Under Article III. A. (I) of the Employer Benefit Plan, benefits are provided for inpatient hospital admissions. Those admissions must, however, be medically necessary, appropriate, and reasonable, as stated in the introduction to Article III of the Plan. In addition, Plan Administrators are authorized, under Article III. A. (10)(b) to promulgate rules and regulations to administer the Plan. Article III. A. (10)(g) 2 of the Employer Benefit Plan states that “escalating health costs are a joint problem requiring a mutual effort for solution,” and require Employers to establish Hold Harmless programs to ensure that the burden of cost containment efforts not be shifted to beneficiaries.

Medically necessary hospital admissions are covered by the Employer Benefit Plan. Conversely, hospital admissions which are not medically necessary are not covered. Employers are authorized to implement procedures to ensure that the hospital admissions for which they pay benefits are medically necessary, and it is reasonable for such procedures to include hospital admission pre-certification programs.

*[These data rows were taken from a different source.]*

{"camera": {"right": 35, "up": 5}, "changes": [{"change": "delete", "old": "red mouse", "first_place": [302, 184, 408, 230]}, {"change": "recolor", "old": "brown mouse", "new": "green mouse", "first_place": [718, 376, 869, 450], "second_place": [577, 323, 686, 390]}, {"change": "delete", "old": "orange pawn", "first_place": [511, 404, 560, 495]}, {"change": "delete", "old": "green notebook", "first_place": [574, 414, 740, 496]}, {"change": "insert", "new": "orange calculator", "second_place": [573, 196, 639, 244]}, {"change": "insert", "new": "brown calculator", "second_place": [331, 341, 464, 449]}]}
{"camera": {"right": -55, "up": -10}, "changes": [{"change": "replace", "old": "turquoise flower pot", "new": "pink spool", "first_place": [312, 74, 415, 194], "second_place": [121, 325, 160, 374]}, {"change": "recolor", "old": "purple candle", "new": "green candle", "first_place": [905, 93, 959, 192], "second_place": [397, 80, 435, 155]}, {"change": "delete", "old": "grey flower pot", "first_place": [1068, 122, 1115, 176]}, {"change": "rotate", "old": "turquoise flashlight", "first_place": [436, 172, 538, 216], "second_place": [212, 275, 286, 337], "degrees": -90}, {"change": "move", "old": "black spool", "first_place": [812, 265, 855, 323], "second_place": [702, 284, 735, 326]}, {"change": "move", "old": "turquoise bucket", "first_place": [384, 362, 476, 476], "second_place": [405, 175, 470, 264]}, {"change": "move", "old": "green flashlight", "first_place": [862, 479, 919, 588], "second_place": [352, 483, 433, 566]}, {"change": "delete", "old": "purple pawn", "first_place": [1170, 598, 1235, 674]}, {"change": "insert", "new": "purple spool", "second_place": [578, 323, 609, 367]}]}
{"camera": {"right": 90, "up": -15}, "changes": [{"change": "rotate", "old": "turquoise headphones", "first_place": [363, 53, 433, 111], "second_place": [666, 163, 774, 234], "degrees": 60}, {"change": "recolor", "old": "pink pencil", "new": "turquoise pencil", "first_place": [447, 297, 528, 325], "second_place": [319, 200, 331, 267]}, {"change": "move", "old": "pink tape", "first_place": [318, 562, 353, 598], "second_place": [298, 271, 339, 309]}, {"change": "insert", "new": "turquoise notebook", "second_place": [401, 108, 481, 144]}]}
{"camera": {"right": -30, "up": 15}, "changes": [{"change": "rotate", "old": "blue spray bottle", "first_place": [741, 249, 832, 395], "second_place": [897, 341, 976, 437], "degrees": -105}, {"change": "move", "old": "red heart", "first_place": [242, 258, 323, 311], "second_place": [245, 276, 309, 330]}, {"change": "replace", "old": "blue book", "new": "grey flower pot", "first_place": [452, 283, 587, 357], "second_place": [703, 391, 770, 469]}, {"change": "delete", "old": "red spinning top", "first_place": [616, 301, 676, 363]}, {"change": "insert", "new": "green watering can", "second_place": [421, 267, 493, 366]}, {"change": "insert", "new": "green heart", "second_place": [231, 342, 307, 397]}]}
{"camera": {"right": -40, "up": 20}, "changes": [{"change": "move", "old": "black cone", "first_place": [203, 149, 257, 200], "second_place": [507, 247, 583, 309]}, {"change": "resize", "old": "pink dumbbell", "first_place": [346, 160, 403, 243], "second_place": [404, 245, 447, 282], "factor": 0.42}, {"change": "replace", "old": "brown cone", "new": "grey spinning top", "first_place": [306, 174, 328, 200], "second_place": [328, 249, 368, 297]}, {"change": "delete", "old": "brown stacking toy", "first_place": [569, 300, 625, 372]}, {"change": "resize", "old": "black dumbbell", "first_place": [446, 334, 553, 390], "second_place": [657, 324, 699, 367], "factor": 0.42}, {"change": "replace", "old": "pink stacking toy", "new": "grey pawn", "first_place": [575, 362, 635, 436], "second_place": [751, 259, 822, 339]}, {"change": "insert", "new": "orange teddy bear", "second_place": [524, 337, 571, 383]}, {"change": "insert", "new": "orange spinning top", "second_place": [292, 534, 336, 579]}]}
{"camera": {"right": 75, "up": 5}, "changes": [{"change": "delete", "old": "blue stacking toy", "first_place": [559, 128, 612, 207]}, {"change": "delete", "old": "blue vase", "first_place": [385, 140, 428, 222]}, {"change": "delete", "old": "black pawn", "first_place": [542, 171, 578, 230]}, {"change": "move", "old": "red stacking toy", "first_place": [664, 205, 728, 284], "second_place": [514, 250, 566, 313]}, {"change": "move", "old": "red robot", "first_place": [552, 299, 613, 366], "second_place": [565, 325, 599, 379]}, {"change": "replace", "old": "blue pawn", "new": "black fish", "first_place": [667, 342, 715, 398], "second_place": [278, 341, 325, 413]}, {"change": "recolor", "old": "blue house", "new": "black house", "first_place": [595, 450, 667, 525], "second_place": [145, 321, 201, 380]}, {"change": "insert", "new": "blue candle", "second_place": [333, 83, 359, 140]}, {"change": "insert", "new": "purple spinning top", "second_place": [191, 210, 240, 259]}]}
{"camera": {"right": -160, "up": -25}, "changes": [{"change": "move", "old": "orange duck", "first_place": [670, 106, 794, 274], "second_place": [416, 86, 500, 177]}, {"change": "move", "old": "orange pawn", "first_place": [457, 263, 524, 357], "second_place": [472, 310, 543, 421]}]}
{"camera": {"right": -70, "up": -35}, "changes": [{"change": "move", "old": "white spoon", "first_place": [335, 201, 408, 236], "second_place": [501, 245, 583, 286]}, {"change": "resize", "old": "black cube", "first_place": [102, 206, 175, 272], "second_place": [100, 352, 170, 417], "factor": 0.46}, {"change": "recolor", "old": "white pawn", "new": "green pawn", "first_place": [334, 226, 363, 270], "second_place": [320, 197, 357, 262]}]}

The Employer Benefit Plan does not include any provision which authorizes the imposition of penalties on beneficiaries for failure to comply with pre- certification programs.

The introduction to Article III of the Plan states that “covered services that are medically necessary will continue to be provided” and that provisions associated with determining whether services are medically necessary and, therefore, covered “shall not be construed to detract from plan coverage.” Procedures or programs implemented by Employers to ensure that only medically necessary services are covered may not be used or construed to deny any benefit provided in Article III of the Plan, or to cause a loss of any benefit provided in Article III, or to allow a lower level of benefits than that provided in Article III.

Opinion of the Trustees

The Respondent may not impose penalties on the Complainant for failing to submit proposed hospital admissions for pre-certification.